Of course, the very fact that prednisone is cheap and off-patent makes it extremely difficult to find funding for the controlled studies needed to prove its benefit. And the necessary trial would be considered unethical by many, since it would need to randomize people to either prednisone or placebo, with no other antiretrovirals to mask disease progression. But with the new U.S. recommendations that treatment can be delayed until CD4 counts drop below 350, and with the British recommending people wait until 200, a trial could be designed for those with higher CD4 counts.

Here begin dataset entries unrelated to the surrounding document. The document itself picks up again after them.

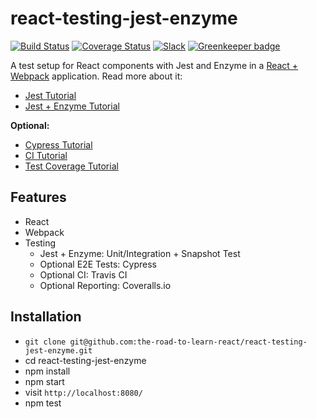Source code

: # react-testing-jest-enzyme

[![Build Status](https://travis-ci.org/the-road-to-learn-react/react-testing-jest-enzyme.svg?branch=master)](https://travis-ci.org/the-road-to-learn-react/react-testing-jest-enzyme) [![Coverage Status](https://coveralls.io/repos/github/the-road-to-learn-react/react-testing-jest-enzyme/badge.svg?branch=master)](https://coveralls.io/github/the-road-to-learn-react/react-testing-jest-enzyme?branch=master) [![Slack](https://slack-the-road-to-learn-react.wieruch.com/badge.svg)](https://slack-the-road-to-learn-react.wieruch.com/) [![Greenkeeper badge](https://badges.greenkeeper.io/the-road-to-learn-react/react-testing-jest-enzyme.svg)](https://greenkeeper.io/)

A test setup for React components with Jest and Enzyme in a [React + Webpack](https://github.com/the-road-to-learn-react/minimal-react-webpack-babel-setup) application. Read more about it: 

* [Jest Tutorial](https://www.robinwieruch.de/react-testing-jest/) 
* [Jest + Enzyme Tutorial](https://www.robinwieruch.de/react-testing-jest-enzyme/)

**Optional:**

* [Cypress Tutorial](https://www.robinwieruch.de/react-testing-cypress/)
* [CI Tutorial](https://www.robinwieruch.de/javascript-continuous-integration/)
* [Test Coverage Tutorial](https://www.robinwieruch.de/javascript-test-coverage/)

## Features

- React
- Webpack
- Testing
  - Jest + Enzyme: Unit/Integration + Snapshot Test
  - Optional E2E Tests: Cypress
  - Optional CI: Travis CI
  - Optional Reporting: Coveralls.io

## Installation

- `git clone git@github.com:the-road-to-learn-react/react-testing-jest-enzyme.git`
- cd react-testing-jest-enzyme
- npm install
- npm start
- visit `http://localhost:8080/`
- npm test
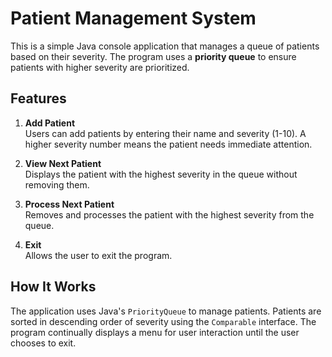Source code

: # Patient Management System

This is a simple Java console application that manages a queue of patients based on their severity. The program uses a **priority queue** to ensure patients with higher severity are prioritized.

## Features

1. **Add Patient**  
   Users can add patients by entering their name and severity (1-10). A higher severity number means the patient needs immediate attention.

2. **View Next Patient**  
   Displays the patient with the highest severity in the queue without removing them.

3. **Process Next Patient**  
   Removes and processes the patient with the highest severity from the queue.

4. **Exit**  
   Allows the user to exit the program.

## How It Works

The application uses Java's `PriorityQueue` to manage patients. Patients are sorted in descending order of severity using the `Comparable` interface. The program continually displays a menu for user interaction until the user chooses to exit.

So here I sit, wondering if it is the prednisone that's keeping me healthy, wondering if there will ever be a way to prove it, wondering what would have happened to me if I hadn't started the drug sixteen years ago, and wondering if we aren't missing entirely different ways to control HIV disease, since almost all research focuses on antiretrovirals and not on treatments that support the immune system.
Mark Milano is a treatment educator at ACRIA and a longtime AIDS activist.